Under the changes, behind-the-meter generators must be at least 2 MW, serve a load of at least 1 MW and be capable of exporting at least 1 MW to the New York grid. The new rules include calculations for determining a resource’s available installed capacity (ICAP). The ISO would also apply all of its current market power mitigation rules to BTM resources.

NYISO also proposed a new eligibility requirement for resources seeking to qualify as an ICAP supplier to guard against the possibility behind-the-meter resources would not be subject to the ISO’s interconnection procedures. For existing resources subject to the new requirement, there will be a 60-day transition period in which they may sell capacity without having to enter a class year study.

Currently, two generators serving load behind the meter are allowed to participate in NYISO’s markets. The ISO would work with these generators so they can qualify as BTM resources under the new rules, it told FERC.

Stakeholders generally supported NYISO’s proposal but several protested specific aspects of the ISO’s proposal.

The New York Public Service Commission told FERC that market power mitigation was unnecessary for distributed generation, arguing that it is too small in scale to pose a threat. FERC dismissed the regulators’ comment, saying the PSC “has not provided any support for its assertion.”

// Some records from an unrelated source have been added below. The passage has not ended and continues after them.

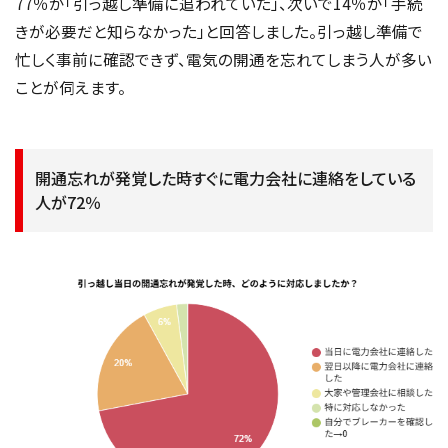
77％が「引っ越し準備に追われていた」、次いで14％が「手続
きが必要だと知らなかった」と回答しました。引っ越し準備で
忙しく事前に確認できず、電気の開通を忘れてしまう人が多い
ことが伺えます。
開通忘れが発覚した時すぐに電力会社に連絡をしている
人が72％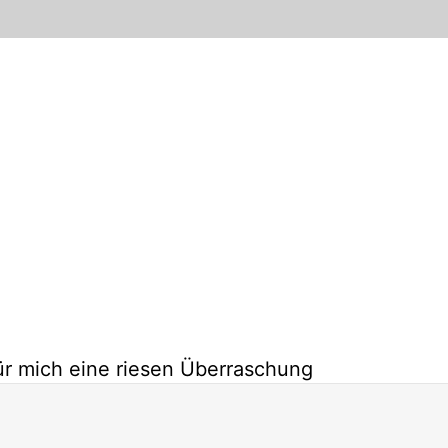
ür mich eine riesen Überraschung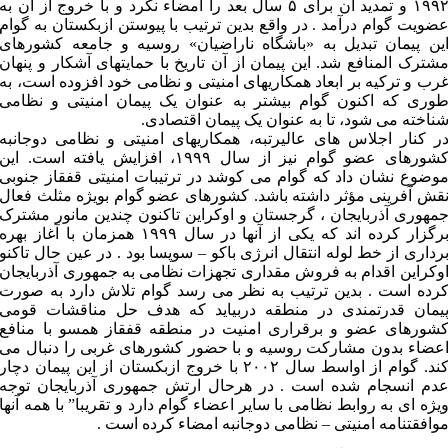
۱۹۹۲ و تمدید آن برای ۵ سال بعد را امضاء نکرد و با خروج از آن به
ضویت گوام درآمد . در واقع بدین ترتیب با پیوستن ازبکستان به گوام
ین پیمان تبدیل به «باشگاه ناراضیان» روسیه و جامعه کشورهای
شترک المنافع شد. این پیمان از آن تاریخ با حمایتهای آشکار و پنهان
رب و ترکیه بر ابعاد همکاریهای امنیتی و نظامی خود افزوده است، به
وری که اکنون گوام بیشتر به عنوان یک پیمان امنیتی و نظامی
ناخته می شود، تا به عنوان یک پیمان اقتصادی.
ر کنار اجلاس های عالیرتبه، همکاریهای امنیتی و نظامی دوجانبه
کشورهای عضو گوام نیز از سال ۱۹۹۹، افزایش یافته است. این
وضوع نشان داد که گوام می کوشد در ترتیبات امنیتی قفقاز جنوبی
قش آفرینی مؤثر داشته باشد. کشورهای عضو گوام بویژه مثلث فعال
مهوری آذربایجان ، گرجستان و اوکراین تاکنون چندین مانور مشترک
برگزار کرده اند که یکی از آنها در سال ۱۹۹۹ همزمان با آغاز بهره
رداری از خط لوله انتقال انرژی باکو – سوپسا بود . در عین حال تاکنو
وکراین اقدام به فروش مقداری تجهزات نظامی به جمهوری آذربایجان
رده است . بدین ترتیب به نظر می رسد گوام تلاش دارد به صورت
یمان قدرتمندی در منطقه دربیاید که هدف حل مناقشات قومی
شورهای عضو و برقراری امنیت در منطقه قفقاز همسو با منافع
عضاء بدون مشارکت روسیه و با حضور کشورهای غربی را دنبال می
کند. گوام از اواسط سال ۲۰۰۲ با خروج ازبکستان از این پیمان دچار
دم انسجام شده است . در هرحال ارتش جمهوری آذربایجان توجه
یژه ای به روابط نظامی با سایر اعضاء گوام دارد و تقریبا” با همه آنها
وافقتنامه امنیتی – نظامی دوجانبه امضاء کرده است .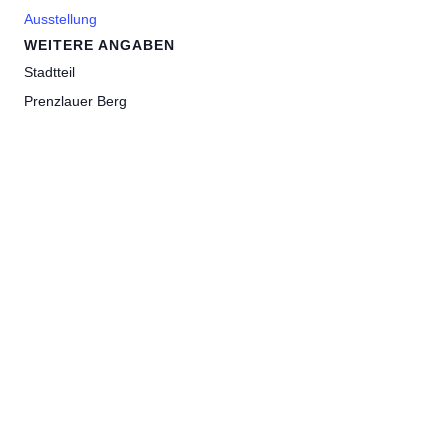
Ausstellung
WEITERE ANGABEN
Stadtteil
Prenzlauer Berg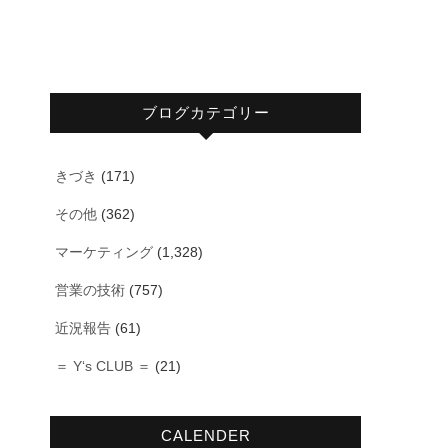
ブログカテゴリー
きづき
(171)
その他
(362)
マーケティング
(1,328)
営業の技術
(757)
近況報告
(61)
＝ Y‘s CLUB ＝
(21)
CALENDER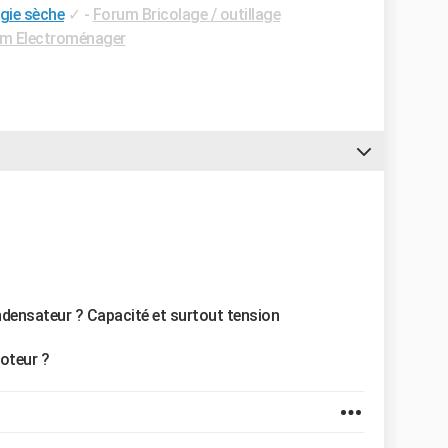
gie sèche
✓
-
Forum Bricolage / outillage
m Electroménager
densateur ? Capacité et surtout tension
moteur ?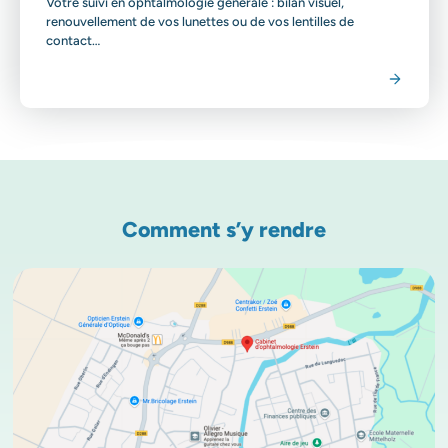
Votre suivi en ophtalmologie générale : bilan visuel,
renouvellement de vos lunettes ou de vos lentilles de
contact…
Voir la spécialité
Comment s’y rendre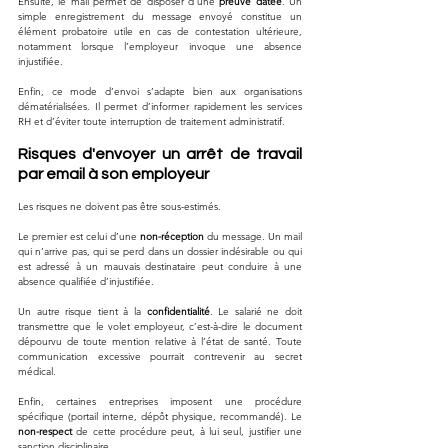
Ensuite, le mail permet de disposer d’une 
preuve datée
. Un 
simple enregistrement du message envoyé constitue un 
élément probatoire utile en cas de contestation ultérieure, 
notamment lorsque l’employeur invoque une absence 
injustifiée.
Enfin, ce mode d’envoi s’adapte bien aux organisations 
dématérialisées. Il permet d’informer rapidement les services 
RH et d’éviter toute interruption de traitement administratif.
Risques d'envoyer un arrêt de travail 
par email à son employeur
Les risques ne doivent pas être sous-estimés.
Le premier est celui d’une 
non-réception
 du message. Un mail 
qui n’arrive pas, qui se perd dans un dossier indésirable ou qui 
est adressé à un mauvais destinataire peut conduire à une 
absence qualifiée d’injustifiée.
Un autre risque tient à la 
confidentialité
. Le salarié ne doit 
transmettre que le volet employeur, c’est-à-dire le document 
dépourvu de toute mention relative à l’état de santé. Toute 
communication excessive pourrait contrevenir au secret 
médical.
Enfin, certaines entreprises imposent une procédure 
spécifique (portail interne, dépôt physique, recommandé). Le 
non-respect
 de cette procédure peut, à lui seul, justifier une 
sanction disciplinaire. 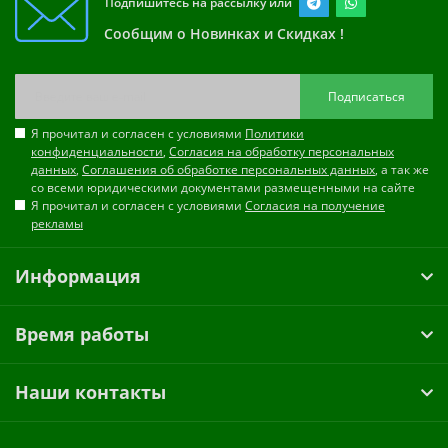
Подпишитесь на рассылку или
Сообщим о Новинках и Скидках !
Подписаться
Я прочитал и согласен с условиями
Политики
конфиденциальности
,
Согласия на обработку персональных
данных
,
Соглашения об обработке персональных данных
, а так же
со всеми юридическими документами размещенными на сайте
Я прочитал и согласен с условиями
Согласия на получение
рекламы
Информация
Время работы
Наши контакты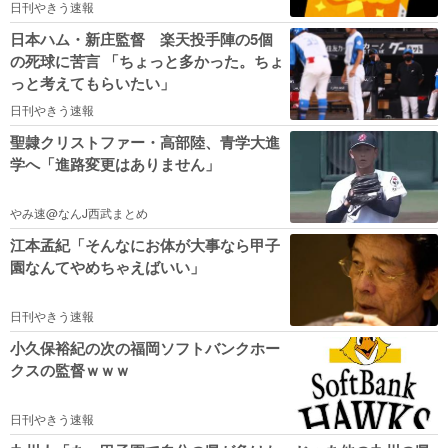
日刊やきう速報
日本ハム・新庄監督 楽天投手陣の5個
の死球に苦言 「ちょっと多かった。ちょ
っと考えてもらいたい」
日刊やきう速報
聖隷クリストファー・高部陸、青学大進
学へ「進路変更はありません」
やみ速@なんJ西武まとめ
江本孟紀「そんなにお体が大事なら甲子
園なんてやめちゃえばいい」
日刊やきう速報
小久保裕紀の次の福岡ソフトバンクホー
クスの監督ｗｗｗ
日刊やきう速報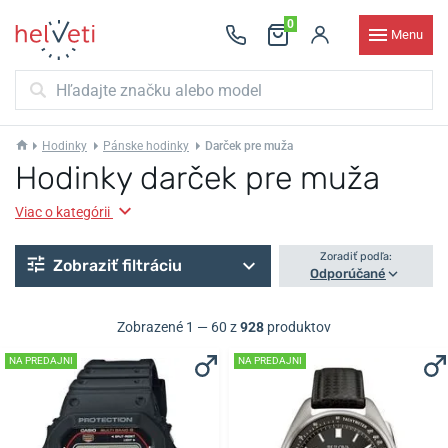
0
Menu
Hodinky
Pánske hodinky
Darček pre muža
Hodinky darček pre muža
Viac o kategórii
Zoradiť podľa:
Zobraziť filtráciu
Odporúčané
Zobrazené 1 — 60 z
928
produktov
NA PREDAJNI
NA PREDAJNI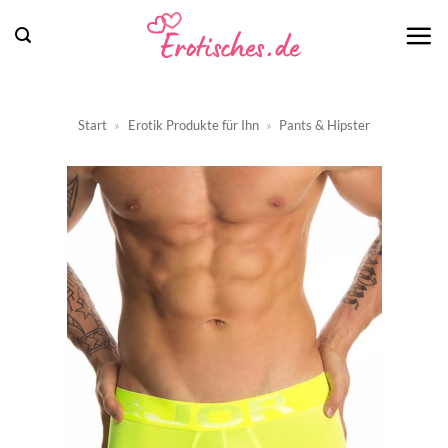
Zum
Inhalt
springen
Start
»
Erotik Produkte für Ihn
»
Pants & Hipster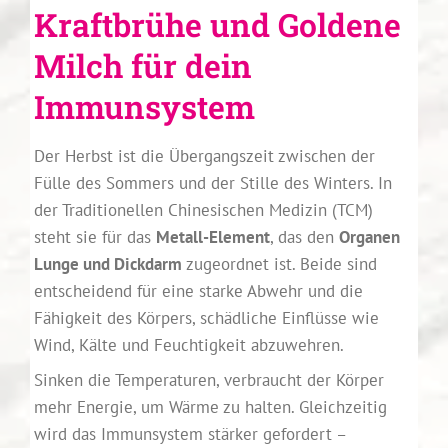
Kraftbrühe und Goldene
Milch für dein
Immunsystem
Der Herbst ist die Übergangszeit zwischen der
Fülle des Sommers und der Stille des Winters. In
der Traditionellen Chinesischen Medizin (TCM)
steht sie für das
Metall-Element
, das den
Organen
Lunge und Dickdarm
zugeordnet ist. Beide sind
entscheidend für eine starke Abwehr und die
Fähigkeit des Körpers, schädliche Einflüsse wie
Wind, Kälte und Feuchtigkeit abzuwehren.
Sinken die Temperaturen, verbraucht der Körper
mehr Energie, um Wärme zu halten. Gleichzeitig
wird das Immunsystem stärker gefordert –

The Independent Power Producers of New York protested the transition period, arguing that NYISO had not identified to which resources the period would apply. IPPNY said that allowing resources to sell capacity without being subject to a class year study could threaten reliability.

FERC dismissed these arguments as well. “We find that the concerns raised by IPPNY regarding reliability are unsupported,” it said. “Reliability concerns will be reasonably mitigated by the limited duration of the transition period and the requirement that any grandfathered projects must have completed all required interconnection studies and have an effective interconnection agreement by May 19, 2016.”